Nah, proses editing video adalah proses yang sangat panjang, ada banyak detail yang harus diperhatikan dan dibenahi sehingga membutuhkan ketekunan dan kesabaran. Yang dibutuhkan untuk editing video adalah  software Adobe Premiere dan komputer yang memadai, bisa juga menggunakan notebook atau netbook, tapi kadang error karena membutuhkan memory space yang besar.
Karena netbook yang ngeblank sewaktu ngerender adalah ujian terbesar bagi seorang videographer.
Kekurangan video akan terlihat saat proses editing, entah itu materinya yang kurang banyak, pengambilan gambar yang kurang pas, gambarnya ngeblur, kameramen kelihatan di kaca atau instruksi standar (camera!, action!, cut!) yang gak sengaja keselip.

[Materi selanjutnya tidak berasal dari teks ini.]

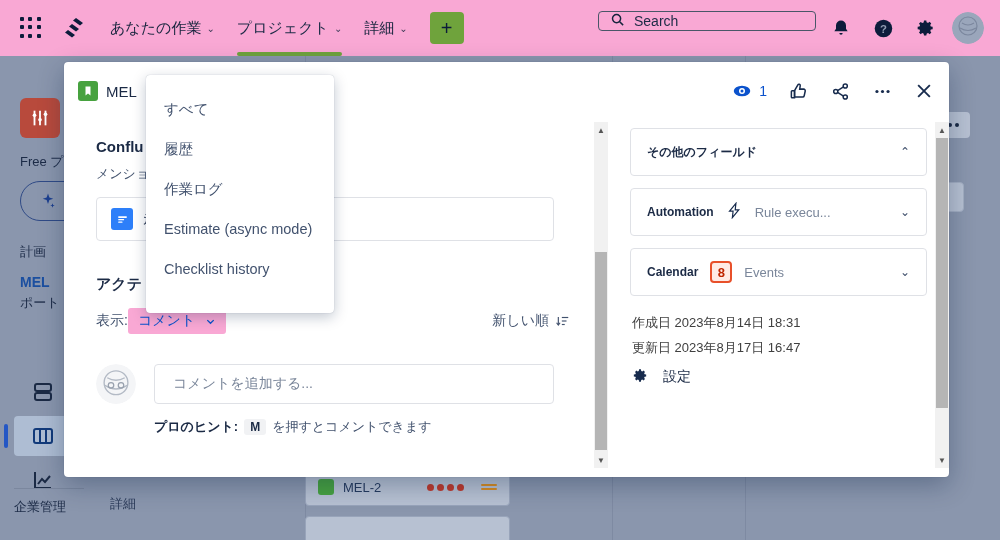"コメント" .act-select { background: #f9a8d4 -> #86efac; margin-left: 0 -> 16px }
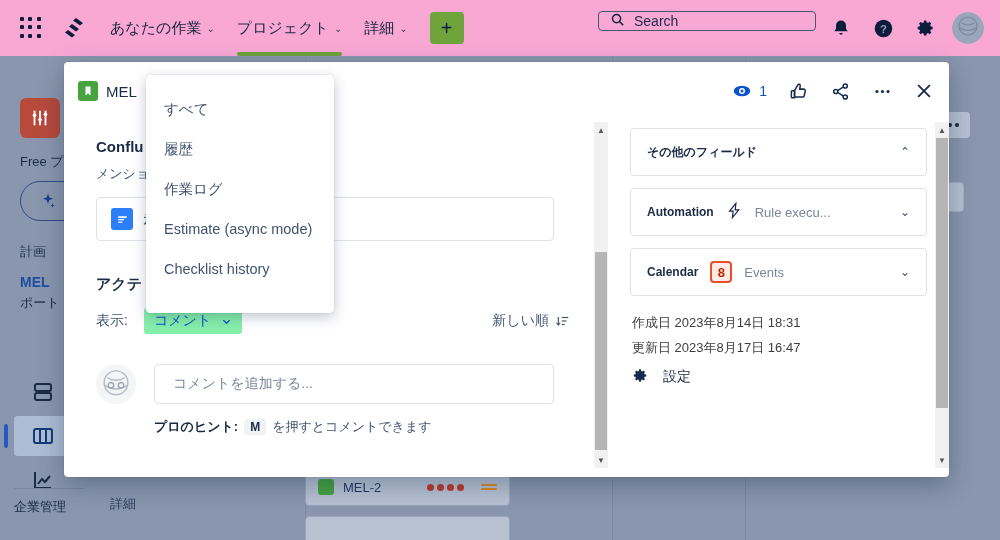"コメントを追加する..." .c-input { height: 40px -> 28px }
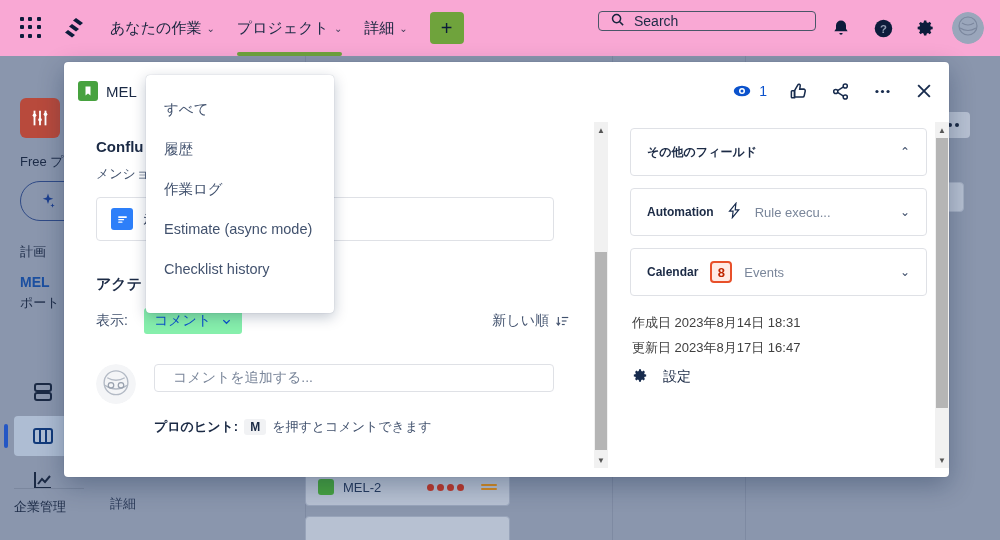"設定" .rp-config { gap: 14px -> 27px }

Untuk menyiasatinya, kita usahakan untuk mengambil materi sebanyak-banyaknya. Proses detailing inilah yang nantinya menentukan kualitas suatu video.
Semenjak mengikuti pelatihan editing video aku memiliki kegiatan baru, yaitu menonton FTV dan sinetron stripping. Sebagai bahan referensi :D . Menurutku, FTV dan sinetron stripping adalah versi canggih dari tugas-tugas yang pernah kita buat hehe
Tak terasa hampir 3 bulan lamanya aku berkutat dengan kamera dan rendering, eh bukan Cuma aku, kita semua. Selama ini kita telah menghasilkan berbagai macam video dengan berbagai teknik, dari company profile, dubbing film impor, MV, dokumenter, interview, short movie sampai tutorial memasak.
Ternyata ... eh ternyata ... membuat video tidak sesulit yang dibayangkan, namun juga tidak mudah. Yang sulit adalah membuat konsep dan memanage waktu.
It’s the productivest 3 months of my hiatus cycle.

You May Also Like

0 komentar

Feel free to give comment and feedback also don't hesitate to contact me by demilestari@gmail.com.

Thank you.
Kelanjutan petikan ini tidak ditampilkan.